Source data:
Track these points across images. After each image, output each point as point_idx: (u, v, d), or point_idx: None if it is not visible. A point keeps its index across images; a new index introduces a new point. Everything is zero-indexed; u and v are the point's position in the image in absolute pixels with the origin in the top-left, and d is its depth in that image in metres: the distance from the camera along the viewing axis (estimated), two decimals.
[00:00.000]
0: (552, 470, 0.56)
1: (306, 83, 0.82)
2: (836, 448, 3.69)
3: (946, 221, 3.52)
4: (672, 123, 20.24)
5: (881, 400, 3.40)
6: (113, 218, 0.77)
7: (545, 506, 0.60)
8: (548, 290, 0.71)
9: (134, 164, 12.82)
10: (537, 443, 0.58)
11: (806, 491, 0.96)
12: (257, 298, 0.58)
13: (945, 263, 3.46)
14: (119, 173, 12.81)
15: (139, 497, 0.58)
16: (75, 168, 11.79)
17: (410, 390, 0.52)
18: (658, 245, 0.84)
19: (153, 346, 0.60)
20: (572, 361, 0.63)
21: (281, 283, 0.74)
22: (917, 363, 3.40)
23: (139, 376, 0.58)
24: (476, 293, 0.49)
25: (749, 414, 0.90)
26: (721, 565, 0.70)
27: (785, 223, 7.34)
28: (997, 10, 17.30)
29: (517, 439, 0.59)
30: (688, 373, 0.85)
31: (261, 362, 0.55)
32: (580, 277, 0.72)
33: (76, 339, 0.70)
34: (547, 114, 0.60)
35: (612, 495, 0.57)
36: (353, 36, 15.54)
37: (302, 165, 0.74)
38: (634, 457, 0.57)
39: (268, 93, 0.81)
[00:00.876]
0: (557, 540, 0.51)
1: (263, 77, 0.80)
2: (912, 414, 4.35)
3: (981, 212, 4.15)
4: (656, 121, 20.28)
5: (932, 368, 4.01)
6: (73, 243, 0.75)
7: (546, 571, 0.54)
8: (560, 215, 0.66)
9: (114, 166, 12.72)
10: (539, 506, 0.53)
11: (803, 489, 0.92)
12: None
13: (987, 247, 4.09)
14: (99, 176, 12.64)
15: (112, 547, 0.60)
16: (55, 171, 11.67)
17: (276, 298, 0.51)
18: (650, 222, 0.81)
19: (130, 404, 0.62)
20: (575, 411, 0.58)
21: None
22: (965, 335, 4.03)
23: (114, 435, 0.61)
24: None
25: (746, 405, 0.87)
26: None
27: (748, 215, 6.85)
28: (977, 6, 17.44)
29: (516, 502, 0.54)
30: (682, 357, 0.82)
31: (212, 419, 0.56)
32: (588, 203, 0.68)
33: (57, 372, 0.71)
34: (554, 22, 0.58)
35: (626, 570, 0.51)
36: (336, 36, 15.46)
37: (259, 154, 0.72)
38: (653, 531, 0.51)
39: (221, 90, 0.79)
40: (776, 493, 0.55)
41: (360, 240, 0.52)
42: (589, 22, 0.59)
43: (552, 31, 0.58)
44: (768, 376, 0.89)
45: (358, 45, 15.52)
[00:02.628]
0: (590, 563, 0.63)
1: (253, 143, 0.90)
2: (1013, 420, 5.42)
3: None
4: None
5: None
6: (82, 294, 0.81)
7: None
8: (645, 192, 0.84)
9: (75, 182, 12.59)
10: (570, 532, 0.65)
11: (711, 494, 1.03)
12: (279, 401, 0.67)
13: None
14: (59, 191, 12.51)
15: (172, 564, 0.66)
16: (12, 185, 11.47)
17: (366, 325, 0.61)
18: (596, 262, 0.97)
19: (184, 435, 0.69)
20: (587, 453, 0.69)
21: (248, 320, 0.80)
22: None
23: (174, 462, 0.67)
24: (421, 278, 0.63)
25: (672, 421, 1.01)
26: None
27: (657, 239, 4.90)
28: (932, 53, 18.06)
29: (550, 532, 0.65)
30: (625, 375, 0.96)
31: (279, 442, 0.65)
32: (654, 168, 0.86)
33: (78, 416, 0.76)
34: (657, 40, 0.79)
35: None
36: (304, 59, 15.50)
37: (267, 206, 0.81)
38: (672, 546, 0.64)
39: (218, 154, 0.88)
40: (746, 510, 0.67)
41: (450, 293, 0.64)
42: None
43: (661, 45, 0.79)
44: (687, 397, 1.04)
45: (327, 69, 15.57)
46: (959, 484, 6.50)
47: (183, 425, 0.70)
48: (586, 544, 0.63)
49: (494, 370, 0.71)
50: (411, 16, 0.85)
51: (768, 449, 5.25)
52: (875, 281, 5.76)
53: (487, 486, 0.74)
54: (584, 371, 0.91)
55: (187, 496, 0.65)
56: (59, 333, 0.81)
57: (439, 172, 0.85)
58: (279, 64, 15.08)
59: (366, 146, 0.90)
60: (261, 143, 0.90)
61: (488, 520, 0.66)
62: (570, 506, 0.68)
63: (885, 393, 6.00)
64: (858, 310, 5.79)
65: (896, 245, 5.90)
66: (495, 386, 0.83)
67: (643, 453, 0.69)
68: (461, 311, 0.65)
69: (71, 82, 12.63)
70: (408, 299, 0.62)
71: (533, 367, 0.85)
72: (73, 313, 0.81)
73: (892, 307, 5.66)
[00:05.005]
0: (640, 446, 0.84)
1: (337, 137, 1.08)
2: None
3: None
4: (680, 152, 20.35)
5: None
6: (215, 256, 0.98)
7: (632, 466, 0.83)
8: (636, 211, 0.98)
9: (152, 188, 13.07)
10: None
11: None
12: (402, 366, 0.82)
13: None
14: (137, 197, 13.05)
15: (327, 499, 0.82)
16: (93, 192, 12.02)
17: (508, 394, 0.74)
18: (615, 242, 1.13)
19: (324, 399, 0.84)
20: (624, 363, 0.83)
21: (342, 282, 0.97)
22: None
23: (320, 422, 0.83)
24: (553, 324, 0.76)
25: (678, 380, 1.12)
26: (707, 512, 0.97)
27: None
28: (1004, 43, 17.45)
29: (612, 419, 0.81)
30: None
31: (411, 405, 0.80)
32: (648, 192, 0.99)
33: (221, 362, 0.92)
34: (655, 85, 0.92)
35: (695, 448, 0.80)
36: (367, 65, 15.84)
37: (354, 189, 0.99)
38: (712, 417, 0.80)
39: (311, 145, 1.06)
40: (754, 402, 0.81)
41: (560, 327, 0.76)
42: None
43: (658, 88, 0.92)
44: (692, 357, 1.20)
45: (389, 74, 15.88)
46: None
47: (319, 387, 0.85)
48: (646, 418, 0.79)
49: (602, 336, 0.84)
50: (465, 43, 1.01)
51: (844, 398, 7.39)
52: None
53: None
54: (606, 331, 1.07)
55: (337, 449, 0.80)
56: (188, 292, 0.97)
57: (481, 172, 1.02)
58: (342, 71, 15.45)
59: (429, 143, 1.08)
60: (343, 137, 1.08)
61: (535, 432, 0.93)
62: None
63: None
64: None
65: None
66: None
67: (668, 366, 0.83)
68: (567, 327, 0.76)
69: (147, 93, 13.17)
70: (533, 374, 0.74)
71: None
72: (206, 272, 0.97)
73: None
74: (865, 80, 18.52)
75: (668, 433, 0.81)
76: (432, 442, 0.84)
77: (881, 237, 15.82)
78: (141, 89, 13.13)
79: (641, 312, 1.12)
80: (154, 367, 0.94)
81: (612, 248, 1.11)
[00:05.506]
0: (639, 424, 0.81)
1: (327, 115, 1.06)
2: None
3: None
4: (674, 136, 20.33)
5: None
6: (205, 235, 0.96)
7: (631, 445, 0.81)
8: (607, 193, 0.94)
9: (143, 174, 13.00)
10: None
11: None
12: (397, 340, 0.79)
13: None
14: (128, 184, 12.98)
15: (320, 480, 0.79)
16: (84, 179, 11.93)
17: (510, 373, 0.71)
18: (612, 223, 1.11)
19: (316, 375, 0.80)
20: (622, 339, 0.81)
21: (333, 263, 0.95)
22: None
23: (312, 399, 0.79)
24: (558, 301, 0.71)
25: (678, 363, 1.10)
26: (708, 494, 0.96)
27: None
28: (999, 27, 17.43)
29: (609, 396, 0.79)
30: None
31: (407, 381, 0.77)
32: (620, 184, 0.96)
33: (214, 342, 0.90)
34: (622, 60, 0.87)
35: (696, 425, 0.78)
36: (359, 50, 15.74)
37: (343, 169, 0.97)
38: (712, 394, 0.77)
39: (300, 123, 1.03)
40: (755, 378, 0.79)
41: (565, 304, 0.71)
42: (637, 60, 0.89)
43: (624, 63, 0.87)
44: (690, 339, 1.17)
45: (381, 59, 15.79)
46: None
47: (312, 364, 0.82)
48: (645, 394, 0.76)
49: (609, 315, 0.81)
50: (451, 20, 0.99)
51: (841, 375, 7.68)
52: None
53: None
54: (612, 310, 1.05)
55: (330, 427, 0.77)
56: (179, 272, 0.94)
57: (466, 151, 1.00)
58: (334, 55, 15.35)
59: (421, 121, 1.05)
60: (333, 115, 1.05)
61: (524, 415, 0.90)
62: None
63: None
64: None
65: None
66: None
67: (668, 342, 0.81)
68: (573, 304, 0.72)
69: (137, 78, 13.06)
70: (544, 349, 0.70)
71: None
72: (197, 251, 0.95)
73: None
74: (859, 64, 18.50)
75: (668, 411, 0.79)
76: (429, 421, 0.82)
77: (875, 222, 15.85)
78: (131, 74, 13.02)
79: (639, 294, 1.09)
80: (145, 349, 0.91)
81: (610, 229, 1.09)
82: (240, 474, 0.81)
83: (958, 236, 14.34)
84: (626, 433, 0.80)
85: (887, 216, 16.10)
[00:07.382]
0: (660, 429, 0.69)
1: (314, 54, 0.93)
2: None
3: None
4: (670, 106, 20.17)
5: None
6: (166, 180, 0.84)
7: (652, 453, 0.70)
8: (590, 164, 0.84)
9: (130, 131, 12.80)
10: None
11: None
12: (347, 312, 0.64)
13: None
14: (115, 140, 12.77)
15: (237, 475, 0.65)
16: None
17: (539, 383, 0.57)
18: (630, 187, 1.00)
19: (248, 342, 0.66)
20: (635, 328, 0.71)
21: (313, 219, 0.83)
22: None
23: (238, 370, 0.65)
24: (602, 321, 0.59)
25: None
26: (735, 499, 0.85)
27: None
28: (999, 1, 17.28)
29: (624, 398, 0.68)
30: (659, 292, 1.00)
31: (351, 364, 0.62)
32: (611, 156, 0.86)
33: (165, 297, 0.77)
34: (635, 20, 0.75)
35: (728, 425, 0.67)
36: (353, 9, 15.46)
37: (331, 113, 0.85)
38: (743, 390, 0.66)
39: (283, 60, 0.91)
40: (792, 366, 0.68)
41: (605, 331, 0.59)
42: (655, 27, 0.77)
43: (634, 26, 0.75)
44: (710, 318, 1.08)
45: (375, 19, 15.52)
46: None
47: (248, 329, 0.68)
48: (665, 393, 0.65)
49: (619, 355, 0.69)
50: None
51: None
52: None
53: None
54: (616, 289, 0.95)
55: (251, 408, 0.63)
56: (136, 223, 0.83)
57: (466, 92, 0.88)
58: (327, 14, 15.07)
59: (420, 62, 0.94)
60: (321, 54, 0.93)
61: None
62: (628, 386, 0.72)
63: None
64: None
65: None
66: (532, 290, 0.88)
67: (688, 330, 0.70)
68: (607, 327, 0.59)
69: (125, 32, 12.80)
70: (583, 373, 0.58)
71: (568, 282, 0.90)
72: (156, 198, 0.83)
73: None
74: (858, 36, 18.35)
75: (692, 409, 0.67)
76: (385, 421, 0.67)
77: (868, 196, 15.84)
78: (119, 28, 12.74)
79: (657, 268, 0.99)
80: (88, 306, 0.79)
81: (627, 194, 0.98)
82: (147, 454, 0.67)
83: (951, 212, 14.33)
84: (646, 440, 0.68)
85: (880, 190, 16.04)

▶ **EXERCISE REQUIREMENTS**:
From the records above, copy only the lines starting with the line that holds "31: (261, 362, 0.55)" and going on through the line that holds "39: (268, 93, 0.81)", exactly as written.

▶ **SOLUTION TO THIS PROBLEM**:
31: (261, 362, 0.55)
32: (580, 277, 0.72)
33: (76, 339, 0.70)
34: (547, 114, 0.60)
35: (612, 495, 0.57)
36: (353, 36, 15.54)
37: (302, 165, 0.74)
38: (634, 457, 0.57)
39: (268, 93, 0.81)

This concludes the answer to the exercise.